[Collected data]
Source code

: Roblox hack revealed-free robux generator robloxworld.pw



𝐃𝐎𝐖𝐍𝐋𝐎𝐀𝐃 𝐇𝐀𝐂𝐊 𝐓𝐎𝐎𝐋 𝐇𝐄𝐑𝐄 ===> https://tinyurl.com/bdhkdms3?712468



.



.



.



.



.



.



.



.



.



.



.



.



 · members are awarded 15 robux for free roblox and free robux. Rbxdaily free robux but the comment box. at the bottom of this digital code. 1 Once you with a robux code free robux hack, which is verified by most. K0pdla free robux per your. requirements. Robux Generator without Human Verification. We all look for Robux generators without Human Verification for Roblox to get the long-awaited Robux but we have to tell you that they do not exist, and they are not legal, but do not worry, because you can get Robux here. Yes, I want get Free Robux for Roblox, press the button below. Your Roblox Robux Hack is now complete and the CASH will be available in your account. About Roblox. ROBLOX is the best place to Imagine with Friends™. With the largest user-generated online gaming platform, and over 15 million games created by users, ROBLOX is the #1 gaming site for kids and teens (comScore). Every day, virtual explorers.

◆ Directions for this task: Set down every entry exactly as given.

◆ Finished task:
Source code

: Roblox hack revealed-free robux generator robloxworld.pw



𝐃𝐎𝐖𝐍𝐋𝐎𝐀𝐃 𝐇𝐀𝐂𝐊 𝐓𝐎𝐎𝐋 𝐇𝐄𝐑𝐄 ===> https://tinyurl.com/bdhkdms3?712468



.



.



.



.



.



.



.



.



.



.



.



.



 · members are awarded 15 robux for free roblox and free robux. Rbxdaily free robux but the comment box. at the bottom of this digital code. 1 Once you with a robux code free robux hack, which is verified by most. K0pdla free robux per your. requirements. Robux Generator without Human Verification. We all look for Robux generators without Human Verification for Roblox to get the long-awaited Robux but we have to tell you that they do not exist, and they are not legal, but do not worry, because you can get Robux here. Yes, I want get Free Robux for Roblox, press the button below. Your Roblox Robux Hack is now complete and the CASH will be available in your account. About Roblox. ROBLOX is the best place to Imagine with Friends™. With the largest user-generated online gaming platform, and over 15 million games created by users, ROBLOX is the #1 gaming site for kids and teens (comScore). Every day, virtual explorers.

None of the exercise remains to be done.